Regresso ao convívio do leitor após 15 dias de interregno (sim, escrever neste estilo faz-me sentir uma locutora de continuidade da literatura). Retornado e com a folha em branco diante do nariz, sinto-me a reviver esses gloriosos tempos do ensino primário em que nos eram encomendadas grandes prosas acerca de temas maiores da cultura continental: as minhas férias, o meu Natal, a minha casa e esse universo maior, o tema livre. Demasiado respeitador da paciência do público, poupá-lo-ei, contudo, à redacção pormenorizada dos acontecimentos, mas deixo-o com algumas das conclusões extraídas de duas semanas de reflexão eremítica numa casa de campo algures nesse Portugal – à atenção do Pedro – real.

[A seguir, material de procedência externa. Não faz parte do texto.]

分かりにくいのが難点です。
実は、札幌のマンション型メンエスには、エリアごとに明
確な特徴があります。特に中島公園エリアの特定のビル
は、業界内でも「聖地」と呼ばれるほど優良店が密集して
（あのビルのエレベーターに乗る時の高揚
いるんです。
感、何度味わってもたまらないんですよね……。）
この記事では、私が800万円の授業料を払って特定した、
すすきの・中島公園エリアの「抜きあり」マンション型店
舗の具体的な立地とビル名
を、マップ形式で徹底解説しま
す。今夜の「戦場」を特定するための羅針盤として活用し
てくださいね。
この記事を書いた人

Conclusão 1: férias em Janeiro é bom. Toda a gente está a trabalhar menos nós, o que resulta na situação mais próxima de ter meia dúzia de escravos a abanar-nos, esse bom hábito que se perdeu. Recomendo. Outra vantagem: não há programas de Verão na tv. A tv que há continua a ser má, mas ao menos não temos de levar com o José Malhoa em calções a actuar numa emissão especial da “Praça da Alegria” na praia de Espinho.
Conclusão 2: a vida existe sem ligação à net. Poupam-se duas horas a apagar e-mails, uma hora a fazer refresh para ler actualizações das mesmas notícias, e cinco horas a seguir forwards de links para vídeos muita giros do you tube em que alguém toca a Carmen de Bizet soprando na máquina de água do escritório e outras epifanias urbanas que tais.
3: este inverno, chove como o raio, mas os meteorologistas continuam a concluir que chove sempre menos que o ano passado. Um dia destes, dedicar-lhes-emos toda uma crónica, mas enquanto isso não acontece, fica a recomendação: tirem lá os aparelhos do Sahara e instalem-nos algures de Tavira para cima.
4: no Portugal real, ainda há bilhas de gás. Tudo é mau na experiência revivalista, mas ao menos faz-nos vir à memória a vida e obra da menina da Galp pluma. Um grande bem haja, onde quer que esteja.
5: em miúdos, as férias representavam algo extraordinário: eram o botão on/off do mundo, desligavam e reiniciavam as coisas, as relações, o tempo. Isso acabou anos atrás. E é pena. É pena ter de reconhecer que, nesse aspecto, a inteligência humana esteja tão distante da esperteza das máquinas.
Última: as férias amolecem o escriba. É jogador em início de época, ainda a 70%, de acordo com o mister. Tem uma barriguita a perturbar-lhe a pontuação. Há-de ir ao ponto com o ritmo de jogo - se não quiser ir emprestado para as distritais do cronismo.